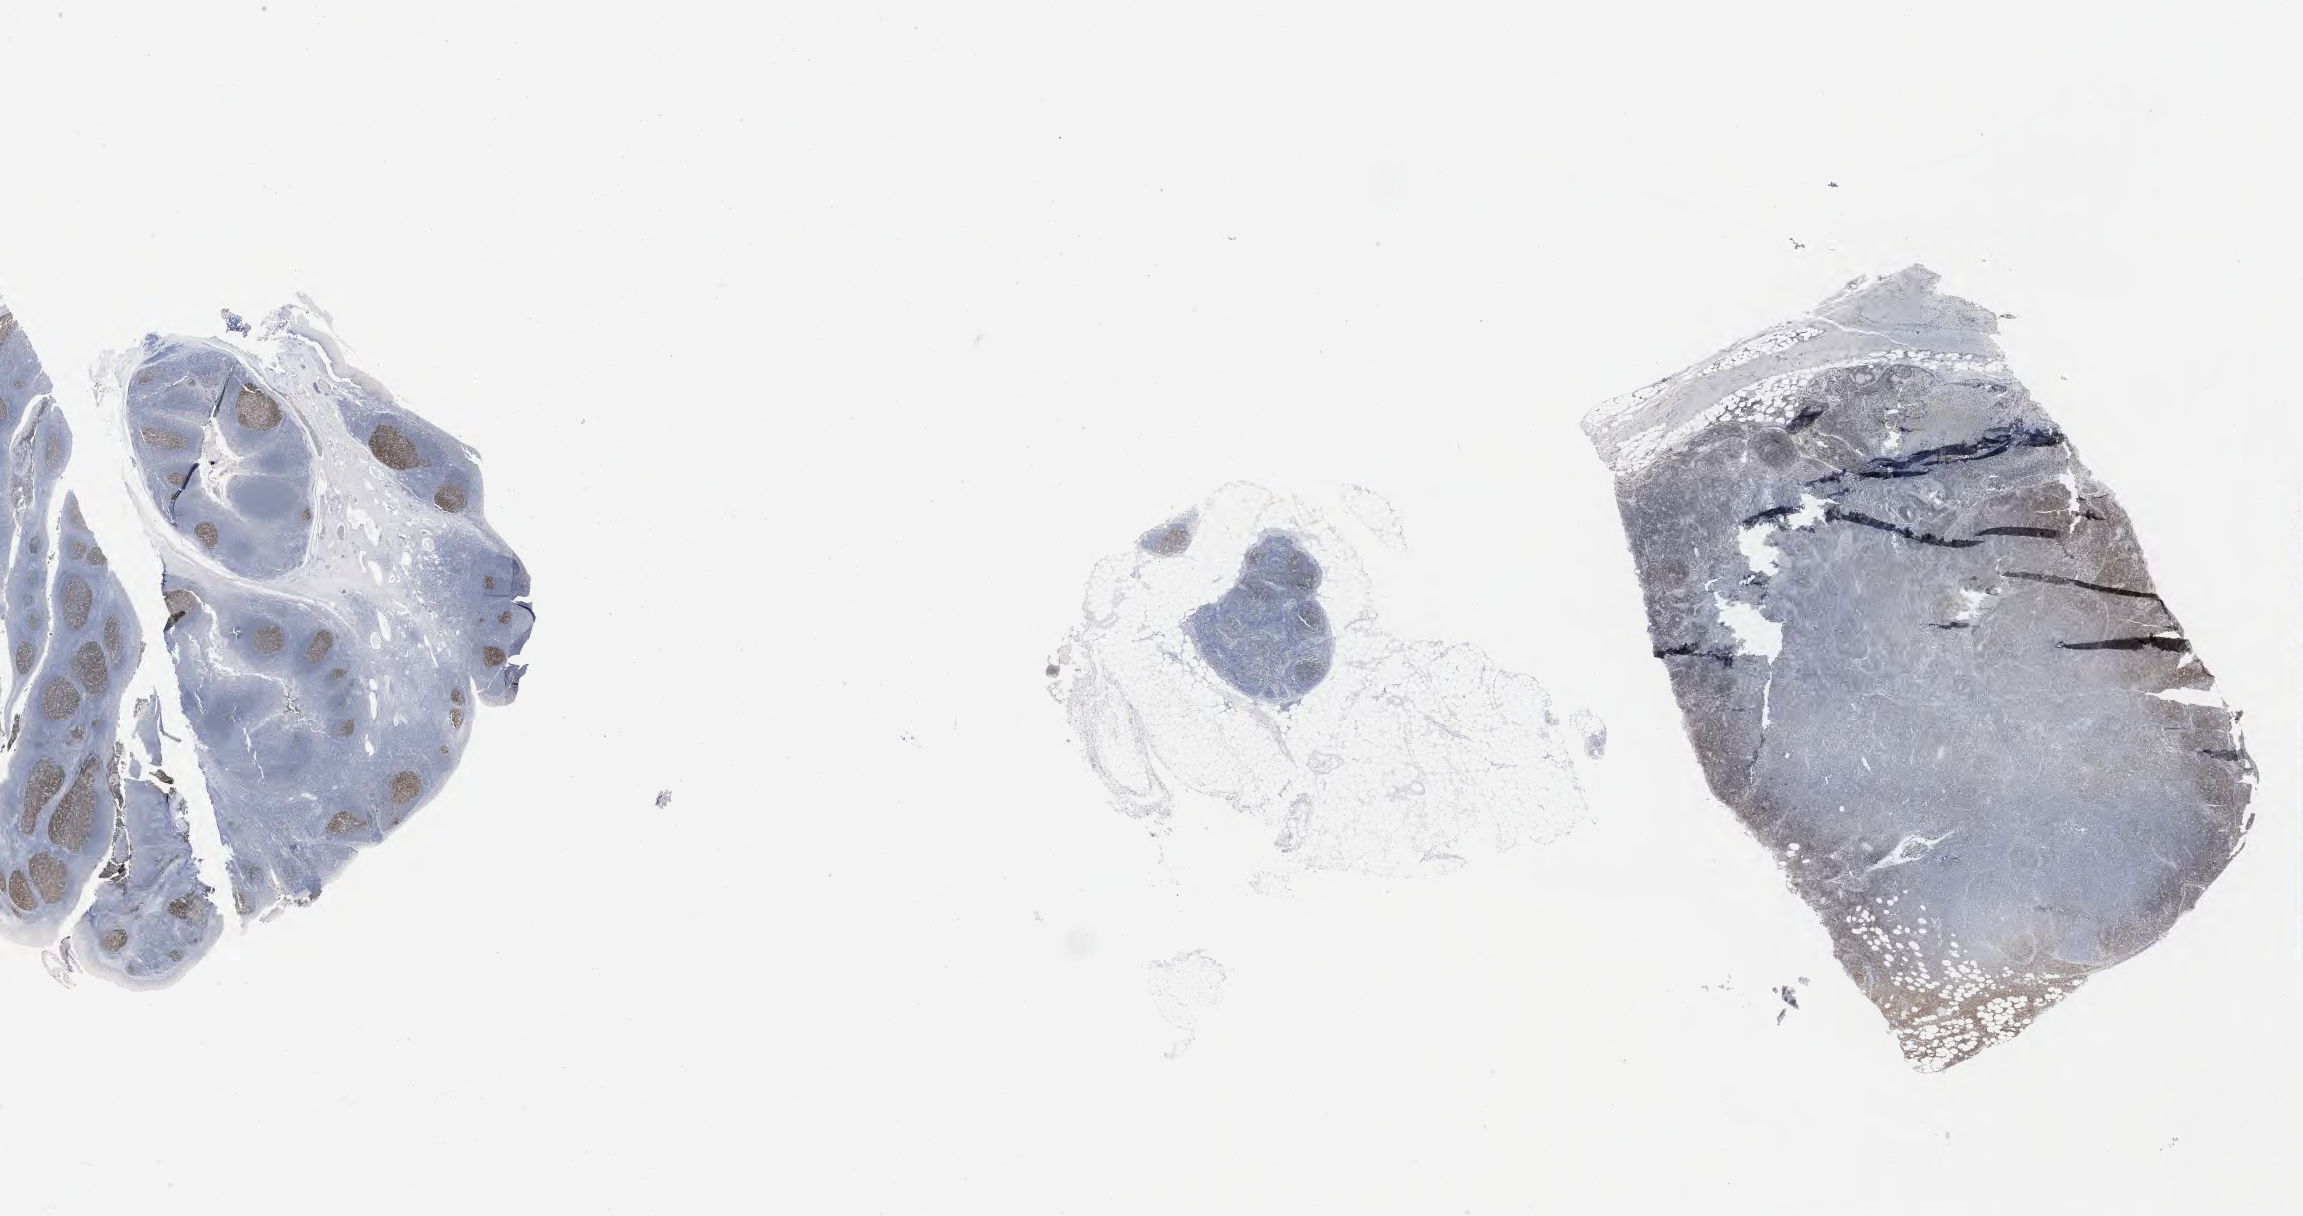
Immunohistochemistry (IHC) whole-slide image stained for BCL6, shown as a low-resolution overview of the whole scanned area (about 37.2 x 19.7 mm); tumor tissue. Male patient, 40 years old.
Diagnosis: Burkitt lymphoma, NOS.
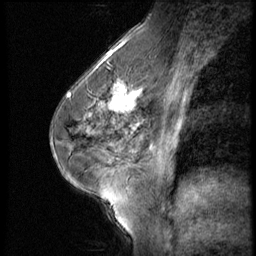
Breast MRI (dynamic contrast-enhanced), one sagittal slice; 3 images stored at this slice position (order not interpretable as contrast timing); 1.5 T; TE 4.2 ms, TR 9 ms; 2.5 mm slice thickness; 256 × 256 image matrix. Female patient, age 45 years. Case-level facts recorded for this patient, not image findings: setting: breast cancer imaged before/during neoadjuvant chemotherapy; receptor status: HR-positive, HER2-negative.
Outlined on this slice (semi-automatically segmented with operator editing):
- analysis volume of interest (the breast-tissue region the enhancement analysis was run in; not a lesion): bounding box <102,77,166,129> (left, top, right, bottom; pixels)
- tumour enhancement mask (voxels above the 140 % enhancement threshold inside the analysis volume of interest): <107,80,145,129>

BRIEF – Output every line of the records exactly, excluding all pictures.

COMPLETED EXERCISE –
Immunohistochemistry (IHC) whole-slide image stained for BCL6, shown as a low-resolution overview of the whole scanned area (about 37.2 x 19.7 mm); tumor tissue. Male patient, 40 years old.
Diagnosis: Burkitt lymphoma, NOS.
Breast MRI (dynamic contrast-enhanced), one sagittal slice; 3 images stored at this slice position (order not interpretable as contrast timing); 1.5 T; TE 4.2 ms, TR 9 ms; 2.5 mm slice thickness; 256 × 256 image matrix. Female patient, age 45 years. Case-level facts recorded for this patient, not image findings: setting: breast cancer imaged before/during neoadjuvant chemotherapy; receptor status: HR-positive, HER2-negative.
Outlined on this slice (semi-automatically segmented with operator editing):
- analysis volume of interest (the breast-tissue region the enhancement analysis was run in; not a lesion): bounding box <102,77,166,129> (left, top, right, bottom; pixels)
- tumour enhancement mask (voxels above the 140 % enhancement threshold inside the analysis volume of interest): <107,80,145,129>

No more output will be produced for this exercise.